Highcharter: Create a plot of the top 10 years with the highest average mass of meteorites comparing average mass and number of landings

cols <- c("red","black")
myTitle <- "Top 10 Years with the Highest Average Mass and their Number of Meteorite Landings"
highchart() %>%
  hc_yAxis_multiples(
    list(title = list(text = "Average Mass (grams)")),
    list(title = list(text = "Number of Meteorite Landings"), opposite = TRUE)
  ) %>%
  hc_add_series(data = topAvgMass$avgMass,
                name = "Average Mass (grams)",
                type = "column",
                yAxis = 0) %>%
  hc_add_series(data = topAvgMass$count,
                name = "Number of Meteorite Landings",
                type = "line",
                yAxis = 1) %>%
  hc_xAxis(categories = topAvgMass$year,
           tickInterval = 1) %>%
  hc_colors(cols) %>%
  hc_title(text = myTitle,
           margin = 15,
           align = "center")

Conclusion

My first visualization, comparing a categorical variable, represents the GeoLocation of all the known meteorites around the world and it compares those that have been seen while falling versus those that have been found years after they landed.
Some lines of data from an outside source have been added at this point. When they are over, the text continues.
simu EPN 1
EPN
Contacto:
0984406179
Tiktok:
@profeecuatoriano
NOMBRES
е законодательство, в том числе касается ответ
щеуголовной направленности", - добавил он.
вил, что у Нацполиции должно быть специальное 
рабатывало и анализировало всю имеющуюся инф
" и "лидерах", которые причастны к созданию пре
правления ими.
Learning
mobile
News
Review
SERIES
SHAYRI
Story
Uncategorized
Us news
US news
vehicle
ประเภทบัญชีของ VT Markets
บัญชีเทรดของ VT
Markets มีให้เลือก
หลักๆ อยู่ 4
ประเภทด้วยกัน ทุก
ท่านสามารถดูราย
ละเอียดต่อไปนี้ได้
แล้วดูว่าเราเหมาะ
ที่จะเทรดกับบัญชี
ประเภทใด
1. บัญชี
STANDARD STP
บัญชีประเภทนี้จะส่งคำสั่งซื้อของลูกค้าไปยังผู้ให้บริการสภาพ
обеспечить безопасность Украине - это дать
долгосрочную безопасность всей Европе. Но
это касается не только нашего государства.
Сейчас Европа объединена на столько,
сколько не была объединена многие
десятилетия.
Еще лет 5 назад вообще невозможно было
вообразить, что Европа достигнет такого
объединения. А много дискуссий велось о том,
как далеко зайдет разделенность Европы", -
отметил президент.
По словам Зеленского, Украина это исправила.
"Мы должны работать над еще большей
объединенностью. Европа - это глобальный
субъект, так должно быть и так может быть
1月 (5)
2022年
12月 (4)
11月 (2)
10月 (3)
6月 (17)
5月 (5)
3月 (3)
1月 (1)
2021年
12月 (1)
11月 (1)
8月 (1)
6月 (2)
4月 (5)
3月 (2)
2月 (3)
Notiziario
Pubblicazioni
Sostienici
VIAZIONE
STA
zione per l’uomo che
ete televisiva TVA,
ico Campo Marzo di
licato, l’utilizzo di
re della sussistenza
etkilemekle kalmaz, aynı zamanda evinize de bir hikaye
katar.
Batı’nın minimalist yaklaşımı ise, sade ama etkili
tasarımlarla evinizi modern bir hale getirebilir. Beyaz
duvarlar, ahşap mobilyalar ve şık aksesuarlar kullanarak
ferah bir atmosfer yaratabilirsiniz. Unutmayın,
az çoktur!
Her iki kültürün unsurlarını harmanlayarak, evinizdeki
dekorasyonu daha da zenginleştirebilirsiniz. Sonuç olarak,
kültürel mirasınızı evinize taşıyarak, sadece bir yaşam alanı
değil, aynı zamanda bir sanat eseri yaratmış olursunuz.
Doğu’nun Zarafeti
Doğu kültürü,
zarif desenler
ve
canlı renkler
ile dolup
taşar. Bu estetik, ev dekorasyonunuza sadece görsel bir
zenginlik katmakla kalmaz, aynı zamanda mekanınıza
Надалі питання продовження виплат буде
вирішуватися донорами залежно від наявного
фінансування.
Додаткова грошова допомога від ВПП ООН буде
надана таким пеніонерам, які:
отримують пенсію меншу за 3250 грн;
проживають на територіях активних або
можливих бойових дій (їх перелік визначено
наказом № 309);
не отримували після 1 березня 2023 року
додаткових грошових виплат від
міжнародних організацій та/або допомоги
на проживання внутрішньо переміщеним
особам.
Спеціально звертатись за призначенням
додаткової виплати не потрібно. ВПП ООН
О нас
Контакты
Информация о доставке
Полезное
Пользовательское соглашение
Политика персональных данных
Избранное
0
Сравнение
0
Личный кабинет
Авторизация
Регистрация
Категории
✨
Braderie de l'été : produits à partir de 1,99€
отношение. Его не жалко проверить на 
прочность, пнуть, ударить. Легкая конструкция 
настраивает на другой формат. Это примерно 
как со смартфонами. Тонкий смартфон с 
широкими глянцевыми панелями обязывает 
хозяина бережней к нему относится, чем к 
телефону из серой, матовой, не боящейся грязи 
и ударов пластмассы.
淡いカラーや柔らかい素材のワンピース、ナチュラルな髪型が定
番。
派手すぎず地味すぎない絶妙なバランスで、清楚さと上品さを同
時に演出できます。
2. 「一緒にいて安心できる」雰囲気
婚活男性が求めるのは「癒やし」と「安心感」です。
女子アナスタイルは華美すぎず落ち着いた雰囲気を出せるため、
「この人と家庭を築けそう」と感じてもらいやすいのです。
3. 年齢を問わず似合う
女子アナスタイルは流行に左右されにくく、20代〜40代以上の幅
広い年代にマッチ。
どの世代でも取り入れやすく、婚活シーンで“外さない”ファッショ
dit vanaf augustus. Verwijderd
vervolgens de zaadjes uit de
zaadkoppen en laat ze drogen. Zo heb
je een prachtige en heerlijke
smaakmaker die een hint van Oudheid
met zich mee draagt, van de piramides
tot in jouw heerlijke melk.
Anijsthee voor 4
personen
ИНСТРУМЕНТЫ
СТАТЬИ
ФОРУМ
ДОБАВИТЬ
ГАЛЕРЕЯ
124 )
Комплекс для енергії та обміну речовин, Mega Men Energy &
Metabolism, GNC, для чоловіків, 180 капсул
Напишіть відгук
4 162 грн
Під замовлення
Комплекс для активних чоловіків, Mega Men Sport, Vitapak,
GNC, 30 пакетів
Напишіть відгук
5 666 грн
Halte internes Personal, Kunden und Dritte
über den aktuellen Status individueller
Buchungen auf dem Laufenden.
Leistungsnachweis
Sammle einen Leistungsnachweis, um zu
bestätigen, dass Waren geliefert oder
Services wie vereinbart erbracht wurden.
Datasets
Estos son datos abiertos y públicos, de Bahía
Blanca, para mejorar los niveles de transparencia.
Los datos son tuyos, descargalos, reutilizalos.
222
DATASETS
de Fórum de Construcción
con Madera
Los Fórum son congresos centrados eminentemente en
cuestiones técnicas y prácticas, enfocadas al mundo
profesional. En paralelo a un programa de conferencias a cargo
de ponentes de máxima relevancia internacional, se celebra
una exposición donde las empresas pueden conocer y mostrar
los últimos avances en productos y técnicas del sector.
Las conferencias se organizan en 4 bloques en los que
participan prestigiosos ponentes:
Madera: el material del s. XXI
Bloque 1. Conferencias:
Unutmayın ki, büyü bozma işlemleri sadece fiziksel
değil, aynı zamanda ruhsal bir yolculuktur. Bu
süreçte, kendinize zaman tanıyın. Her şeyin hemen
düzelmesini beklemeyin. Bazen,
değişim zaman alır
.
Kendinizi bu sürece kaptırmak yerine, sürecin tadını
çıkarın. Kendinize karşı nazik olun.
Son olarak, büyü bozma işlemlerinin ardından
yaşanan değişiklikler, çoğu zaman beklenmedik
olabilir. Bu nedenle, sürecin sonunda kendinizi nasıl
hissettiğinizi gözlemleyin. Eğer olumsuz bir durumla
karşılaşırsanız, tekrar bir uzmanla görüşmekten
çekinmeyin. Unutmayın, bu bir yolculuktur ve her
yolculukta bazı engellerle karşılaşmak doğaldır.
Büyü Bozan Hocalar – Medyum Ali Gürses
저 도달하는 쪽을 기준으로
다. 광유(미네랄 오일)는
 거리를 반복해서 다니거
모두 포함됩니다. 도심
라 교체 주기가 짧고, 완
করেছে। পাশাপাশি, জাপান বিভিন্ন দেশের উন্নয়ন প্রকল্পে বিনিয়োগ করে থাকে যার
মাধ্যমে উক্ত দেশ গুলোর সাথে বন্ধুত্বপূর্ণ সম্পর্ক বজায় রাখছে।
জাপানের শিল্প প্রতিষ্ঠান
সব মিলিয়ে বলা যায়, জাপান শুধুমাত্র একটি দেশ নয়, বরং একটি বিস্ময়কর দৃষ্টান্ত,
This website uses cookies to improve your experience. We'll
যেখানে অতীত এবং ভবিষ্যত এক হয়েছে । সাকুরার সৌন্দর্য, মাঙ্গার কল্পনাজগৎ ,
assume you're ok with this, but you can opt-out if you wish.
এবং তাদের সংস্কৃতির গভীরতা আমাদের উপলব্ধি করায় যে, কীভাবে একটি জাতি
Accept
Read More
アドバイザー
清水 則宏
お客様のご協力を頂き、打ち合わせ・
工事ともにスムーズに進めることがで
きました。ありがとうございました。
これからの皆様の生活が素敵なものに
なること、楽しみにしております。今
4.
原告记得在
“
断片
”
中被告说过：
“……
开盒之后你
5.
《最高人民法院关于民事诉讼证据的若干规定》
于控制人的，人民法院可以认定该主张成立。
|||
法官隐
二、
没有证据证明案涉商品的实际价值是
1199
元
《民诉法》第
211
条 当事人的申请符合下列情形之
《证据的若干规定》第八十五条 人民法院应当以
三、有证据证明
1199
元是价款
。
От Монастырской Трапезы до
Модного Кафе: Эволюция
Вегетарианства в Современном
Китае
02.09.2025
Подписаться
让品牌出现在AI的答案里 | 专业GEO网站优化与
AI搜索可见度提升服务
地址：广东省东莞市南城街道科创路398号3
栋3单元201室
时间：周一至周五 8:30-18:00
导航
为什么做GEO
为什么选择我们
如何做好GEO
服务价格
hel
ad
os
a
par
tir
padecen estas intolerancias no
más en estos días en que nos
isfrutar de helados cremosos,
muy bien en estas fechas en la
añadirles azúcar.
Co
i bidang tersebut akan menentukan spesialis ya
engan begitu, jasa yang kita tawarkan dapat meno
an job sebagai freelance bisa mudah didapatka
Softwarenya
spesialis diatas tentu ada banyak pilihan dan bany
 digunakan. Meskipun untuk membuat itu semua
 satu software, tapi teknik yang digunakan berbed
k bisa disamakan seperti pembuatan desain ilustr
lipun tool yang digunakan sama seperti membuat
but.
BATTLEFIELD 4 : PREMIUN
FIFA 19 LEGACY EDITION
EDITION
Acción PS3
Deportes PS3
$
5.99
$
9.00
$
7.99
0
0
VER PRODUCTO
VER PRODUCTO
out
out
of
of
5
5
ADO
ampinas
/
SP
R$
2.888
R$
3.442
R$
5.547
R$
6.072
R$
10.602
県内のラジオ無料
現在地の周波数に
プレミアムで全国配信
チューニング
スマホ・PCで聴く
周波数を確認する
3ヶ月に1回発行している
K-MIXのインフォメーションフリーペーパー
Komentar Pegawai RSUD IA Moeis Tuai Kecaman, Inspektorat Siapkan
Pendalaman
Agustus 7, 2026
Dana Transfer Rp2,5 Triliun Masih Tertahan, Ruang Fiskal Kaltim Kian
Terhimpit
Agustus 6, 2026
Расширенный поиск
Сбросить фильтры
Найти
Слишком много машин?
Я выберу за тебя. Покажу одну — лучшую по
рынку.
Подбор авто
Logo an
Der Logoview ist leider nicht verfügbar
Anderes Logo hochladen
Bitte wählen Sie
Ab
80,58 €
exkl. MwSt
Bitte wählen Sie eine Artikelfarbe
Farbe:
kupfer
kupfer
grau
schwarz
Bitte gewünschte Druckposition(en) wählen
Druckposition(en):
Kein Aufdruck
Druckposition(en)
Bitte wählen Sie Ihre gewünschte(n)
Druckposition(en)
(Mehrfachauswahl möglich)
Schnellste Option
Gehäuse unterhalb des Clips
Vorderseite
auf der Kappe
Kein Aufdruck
It surprised me that there has been a lot of meteorite landings in North America and in Australia, a majority of them being categorized as “found”. In contrast, I was also surprised to see such high activity of meteorites that had landed and been seen in areas such as India and Europe. While this visualization classifies meteorite activity around the world, I wish I had been able to compare the number of landings throughout the world to determine if any region is more prone to meteorite landings than others. My final two visualizations, comparing quantitative variables, represent the top twenty years with the highest meteorite activity. I was very surprised to see that most of the years with the highest number of landings fell within more recent years (late 20th and early 21st century). In contrast, the top 10 years with the highest average meteorite masses occurred before the mid-twentieth century and as early as the 16th century. These findings make me wonder if the changing environmental favors (i.e. climate change, pollution, etc.) over the decades contribute to meteorite activity. While I would have loved to explore more of this dataset, I truly enjoyed diving into this data and creating intricate visualizations.